**TEXTO MOSTRADO**:

---+---

Así debieron sentirse muchas de las personas que levantaron la vista al firmamento el día del 11 de septiembre, o aquellos que alcanzaron a avistar desde lejos el gran chubasco tóxico que se extendió por Hiroshima en el año 1945. Esa es la naturaleza del terrorismo: es una gran nube de polvo que viene a contaminar un cielo limpio, un panorama medianamente esperanzador o un estado en el que las cosas al menos parecen estar medianamente estables. El atentado del 11 de septiembre de 2001 vino a destrozar la visión de un mundo rico, democrático y liberal para dejarnos con los despojos de una sociedad vulnerable y aterrorizada. Los grandes estallidos de Hiroshima y Nagasaki llegaron a destruir la ilusión de victoria, de seguridad y heroísmo, dejando solo un amasijo de cuerpos deformes y de almas muertas.

Más allá de romper con una ilusión o de desgarrar los cielos de la esperanza, el terrorismo viene a advertir que en el mundo en el que vivimos hay algo que no anda bien. El reciente atentado en la escuela de cadetes de Bogotá, el estallido inesperado de ese carro bomba, las especulaciones sobre quién tuvo la culpa, la marcha atrás en el proceso de paz, la muerte de las víctimas y los improperios de los insurgentes en las manifestaciones del domingo pasado son solo la demostración de que hay algo que no está tan bien como lo creíamos y de que hay algo que nos va a devolver a la posición de vulnerabilidad en la que estábamos. El terrorismo, contrariamente a lo que muchos creen, no es un acto de violencia desaforada y bárbara; no es un acto visceral, pasional e intrínseco que viene de las entrañas. El terrorismo es siempre un acto simbólico que apunta a destruir en un instante toda la seguridad que conocemos. El 11 de septiembre todos pudimos ver cómo nuestra estabilidad económica, nuestros principios democráticos y nuestra sociedad liberal se caían a pedazos quedando anulados en tan solo unos instantes.

El atentado de la semana pasada nos despierta incertidumbre y zozobra: ¿qué haremos en una Colombia en la que la violencia se impone a pesar de haber iniciado un proceso de paz? ¿Qué haremos en un país en el que votamos por un gobierno que se autosabotea? ¿Qué haremos con una Colombia en la que incluso los insurgentes que se unen a marchar con un mismo propósito terminan polarizándose? ¿Con un país en el que se mata a diario, en el que se sigue robando, insultando y ultrajando al prójimo en cada momento del día? Ante la incertidumbre inmanente de los hechos solo nos quedan un montón de respuestas emocionales, de sentimientos que nos abruman con su agravio, de miedos irresueltos, de traumas históricos que pesan como el mundo que Atlas se llevaba a cuestas. Y en medio de todo, una rabia irrefrenable, una impotencia y una decepción que con creces podemos explicar.

---+---

(Datos de origen)
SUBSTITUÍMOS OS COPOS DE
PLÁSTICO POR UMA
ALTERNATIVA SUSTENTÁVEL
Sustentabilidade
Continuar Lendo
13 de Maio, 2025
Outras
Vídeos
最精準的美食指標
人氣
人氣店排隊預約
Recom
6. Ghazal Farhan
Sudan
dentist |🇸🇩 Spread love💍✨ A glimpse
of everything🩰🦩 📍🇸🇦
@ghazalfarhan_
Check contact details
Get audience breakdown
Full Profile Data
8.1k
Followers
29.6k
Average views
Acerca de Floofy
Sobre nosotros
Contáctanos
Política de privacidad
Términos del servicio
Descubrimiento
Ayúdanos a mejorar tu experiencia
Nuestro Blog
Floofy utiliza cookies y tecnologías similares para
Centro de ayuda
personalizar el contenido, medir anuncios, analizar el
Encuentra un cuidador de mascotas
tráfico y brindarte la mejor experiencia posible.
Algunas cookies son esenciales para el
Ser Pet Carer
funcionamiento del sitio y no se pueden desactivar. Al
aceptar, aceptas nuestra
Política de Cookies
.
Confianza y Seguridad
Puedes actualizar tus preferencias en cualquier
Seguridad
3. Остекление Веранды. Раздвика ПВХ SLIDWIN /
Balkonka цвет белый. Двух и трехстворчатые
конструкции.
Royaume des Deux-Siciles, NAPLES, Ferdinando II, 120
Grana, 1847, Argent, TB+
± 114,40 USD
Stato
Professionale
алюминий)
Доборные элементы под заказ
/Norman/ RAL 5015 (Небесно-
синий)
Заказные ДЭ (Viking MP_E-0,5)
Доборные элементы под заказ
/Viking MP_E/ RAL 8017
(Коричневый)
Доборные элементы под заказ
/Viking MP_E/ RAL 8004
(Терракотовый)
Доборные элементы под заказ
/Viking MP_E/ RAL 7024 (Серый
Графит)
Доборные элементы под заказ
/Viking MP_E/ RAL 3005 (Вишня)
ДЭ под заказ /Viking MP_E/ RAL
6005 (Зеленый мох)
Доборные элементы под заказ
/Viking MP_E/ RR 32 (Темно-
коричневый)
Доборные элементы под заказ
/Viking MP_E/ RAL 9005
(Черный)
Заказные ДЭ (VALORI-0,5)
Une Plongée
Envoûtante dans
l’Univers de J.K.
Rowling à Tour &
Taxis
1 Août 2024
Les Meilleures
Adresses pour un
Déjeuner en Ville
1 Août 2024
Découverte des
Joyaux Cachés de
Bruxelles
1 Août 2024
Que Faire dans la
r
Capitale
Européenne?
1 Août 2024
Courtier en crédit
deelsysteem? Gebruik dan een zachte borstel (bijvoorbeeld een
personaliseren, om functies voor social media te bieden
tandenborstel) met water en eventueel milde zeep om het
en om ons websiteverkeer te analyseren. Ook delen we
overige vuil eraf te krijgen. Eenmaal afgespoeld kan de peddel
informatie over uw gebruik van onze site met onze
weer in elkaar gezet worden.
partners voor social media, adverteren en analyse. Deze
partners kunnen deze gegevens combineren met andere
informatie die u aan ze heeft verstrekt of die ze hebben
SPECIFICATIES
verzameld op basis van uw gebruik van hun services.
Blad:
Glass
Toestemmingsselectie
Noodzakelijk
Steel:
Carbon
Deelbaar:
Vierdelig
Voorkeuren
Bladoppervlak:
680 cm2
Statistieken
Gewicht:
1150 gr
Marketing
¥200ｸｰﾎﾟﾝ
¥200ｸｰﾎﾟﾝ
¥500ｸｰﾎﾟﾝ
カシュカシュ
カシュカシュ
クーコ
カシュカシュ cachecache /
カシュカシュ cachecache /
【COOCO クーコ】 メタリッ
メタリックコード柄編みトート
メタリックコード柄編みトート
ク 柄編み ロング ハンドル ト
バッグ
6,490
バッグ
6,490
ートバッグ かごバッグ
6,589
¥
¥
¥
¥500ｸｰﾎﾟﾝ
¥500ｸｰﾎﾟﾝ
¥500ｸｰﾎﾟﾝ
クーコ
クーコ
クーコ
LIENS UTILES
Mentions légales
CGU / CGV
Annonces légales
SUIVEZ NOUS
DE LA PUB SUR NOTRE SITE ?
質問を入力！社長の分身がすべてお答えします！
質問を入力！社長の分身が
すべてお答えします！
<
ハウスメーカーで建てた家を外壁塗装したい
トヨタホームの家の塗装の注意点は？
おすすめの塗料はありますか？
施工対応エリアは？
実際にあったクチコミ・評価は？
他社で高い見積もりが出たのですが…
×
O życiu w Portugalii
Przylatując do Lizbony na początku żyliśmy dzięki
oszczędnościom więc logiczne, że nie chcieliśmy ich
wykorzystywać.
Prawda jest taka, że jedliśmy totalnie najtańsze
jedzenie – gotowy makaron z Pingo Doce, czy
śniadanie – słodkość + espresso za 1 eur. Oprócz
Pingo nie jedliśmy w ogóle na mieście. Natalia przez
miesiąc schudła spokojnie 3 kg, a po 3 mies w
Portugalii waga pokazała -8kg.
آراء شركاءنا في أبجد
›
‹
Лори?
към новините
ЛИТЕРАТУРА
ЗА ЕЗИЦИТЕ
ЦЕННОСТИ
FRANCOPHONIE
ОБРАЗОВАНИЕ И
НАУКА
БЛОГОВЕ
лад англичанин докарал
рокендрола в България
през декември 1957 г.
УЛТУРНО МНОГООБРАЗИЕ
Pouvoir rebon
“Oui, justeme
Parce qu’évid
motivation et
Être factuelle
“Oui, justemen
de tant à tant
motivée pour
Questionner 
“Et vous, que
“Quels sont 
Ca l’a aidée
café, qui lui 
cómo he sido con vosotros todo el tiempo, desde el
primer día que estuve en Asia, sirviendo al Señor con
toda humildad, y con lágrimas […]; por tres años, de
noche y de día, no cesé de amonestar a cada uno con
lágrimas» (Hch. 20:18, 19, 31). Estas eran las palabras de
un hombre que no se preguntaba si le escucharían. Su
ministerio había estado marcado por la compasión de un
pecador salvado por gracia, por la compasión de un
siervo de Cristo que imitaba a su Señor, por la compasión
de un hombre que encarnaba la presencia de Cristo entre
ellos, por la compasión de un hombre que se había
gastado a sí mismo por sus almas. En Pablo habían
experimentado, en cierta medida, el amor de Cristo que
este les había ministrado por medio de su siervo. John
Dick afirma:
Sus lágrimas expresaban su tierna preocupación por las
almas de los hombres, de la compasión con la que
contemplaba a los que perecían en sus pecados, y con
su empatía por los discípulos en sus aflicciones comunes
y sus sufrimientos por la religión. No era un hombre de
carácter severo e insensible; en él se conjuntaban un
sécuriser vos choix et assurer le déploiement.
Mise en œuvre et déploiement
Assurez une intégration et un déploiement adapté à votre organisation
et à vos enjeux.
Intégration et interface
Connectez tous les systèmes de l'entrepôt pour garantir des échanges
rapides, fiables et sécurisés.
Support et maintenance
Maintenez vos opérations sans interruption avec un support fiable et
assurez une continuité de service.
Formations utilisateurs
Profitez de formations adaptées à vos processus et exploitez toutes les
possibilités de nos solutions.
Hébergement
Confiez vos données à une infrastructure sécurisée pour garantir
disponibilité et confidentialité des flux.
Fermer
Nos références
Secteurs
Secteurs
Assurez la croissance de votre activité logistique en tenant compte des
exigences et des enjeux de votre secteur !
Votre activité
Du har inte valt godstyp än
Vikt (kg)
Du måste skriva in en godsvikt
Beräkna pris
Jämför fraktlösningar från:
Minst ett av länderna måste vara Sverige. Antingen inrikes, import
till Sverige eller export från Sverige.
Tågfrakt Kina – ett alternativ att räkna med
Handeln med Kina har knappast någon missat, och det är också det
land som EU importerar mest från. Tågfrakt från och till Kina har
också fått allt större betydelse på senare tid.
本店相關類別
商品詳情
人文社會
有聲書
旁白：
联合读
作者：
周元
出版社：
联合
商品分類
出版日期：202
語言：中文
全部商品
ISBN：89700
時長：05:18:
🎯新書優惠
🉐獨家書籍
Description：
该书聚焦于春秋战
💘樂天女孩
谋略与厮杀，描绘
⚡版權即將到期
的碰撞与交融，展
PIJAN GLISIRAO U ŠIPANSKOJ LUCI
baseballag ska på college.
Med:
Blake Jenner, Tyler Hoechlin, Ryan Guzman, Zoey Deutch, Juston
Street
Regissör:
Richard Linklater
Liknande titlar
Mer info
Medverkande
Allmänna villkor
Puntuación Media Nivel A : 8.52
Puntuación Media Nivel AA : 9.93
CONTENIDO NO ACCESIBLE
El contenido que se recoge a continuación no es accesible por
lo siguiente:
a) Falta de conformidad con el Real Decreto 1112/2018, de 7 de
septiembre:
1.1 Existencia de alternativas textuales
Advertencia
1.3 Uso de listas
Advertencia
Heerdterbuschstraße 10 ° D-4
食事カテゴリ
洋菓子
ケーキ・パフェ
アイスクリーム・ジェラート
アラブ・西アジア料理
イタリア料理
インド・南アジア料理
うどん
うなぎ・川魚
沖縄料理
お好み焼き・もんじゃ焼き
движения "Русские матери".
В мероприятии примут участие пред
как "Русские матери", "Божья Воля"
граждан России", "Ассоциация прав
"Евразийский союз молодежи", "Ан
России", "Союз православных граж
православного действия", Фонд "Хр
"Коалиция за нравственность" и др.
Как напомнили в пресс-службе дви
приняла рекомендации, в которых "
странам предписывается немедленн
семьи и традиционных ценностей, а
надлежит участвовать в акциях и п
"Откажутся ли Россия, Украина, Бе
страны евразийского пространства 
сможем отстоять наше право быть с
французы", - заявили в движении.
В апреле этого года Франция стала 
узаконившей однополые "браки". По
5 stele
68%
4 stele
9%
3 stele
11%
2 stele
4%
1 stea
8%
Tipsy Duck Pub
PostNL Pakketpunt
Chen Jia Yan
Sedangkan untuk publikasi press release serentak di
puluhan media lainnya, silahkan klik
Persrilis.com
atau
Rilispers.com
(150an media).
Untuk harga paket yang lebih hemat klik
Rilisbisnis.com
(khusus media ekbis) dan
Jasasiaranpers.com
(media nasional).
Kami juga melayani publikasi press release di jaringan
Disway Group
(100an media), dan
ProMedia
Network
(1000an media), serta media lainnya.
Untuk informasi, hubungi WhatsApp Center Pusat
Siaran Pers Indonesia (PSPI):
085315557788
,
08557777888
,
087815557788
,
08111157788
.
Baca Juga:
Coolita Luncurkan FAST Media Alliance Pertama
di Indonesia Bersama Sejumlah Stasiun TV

---+---

**CONSIGNA**:
Según el texto sobre el terrorismo, ¿en qué lugar de Bogotá ocurrió el reciente atentado que se menciona? Las filas no tienen ningún papel en esto.

**RESPUESTA**:
En la escuela de cadetes de Bogotá.